WHAT TO WORK ON: Since only the text is wanted, print every entry below exactly and omit the images.

Collected data
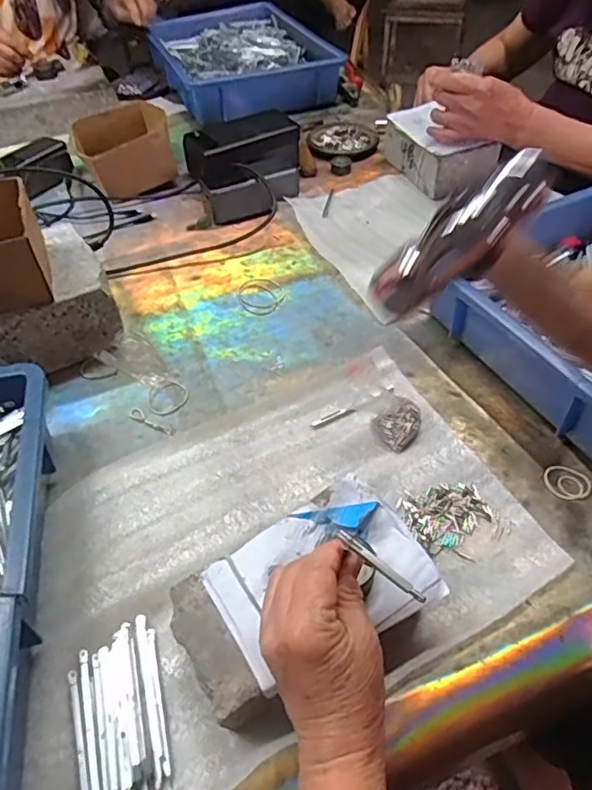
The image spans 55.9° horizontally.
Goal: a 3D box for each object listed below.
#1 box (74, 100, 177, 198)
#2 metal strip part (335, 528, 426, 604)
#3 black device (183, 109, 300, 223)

ANSWER TO THIS EXERCISE:
The image spans 55.9° horizontally.
Goal: a 3D box for each object listed below.
#1 box (74, 100, 177, 198)
#2 metal strip part (335, 528, 426, 604)
#3 black device (183, 109, 300, 223)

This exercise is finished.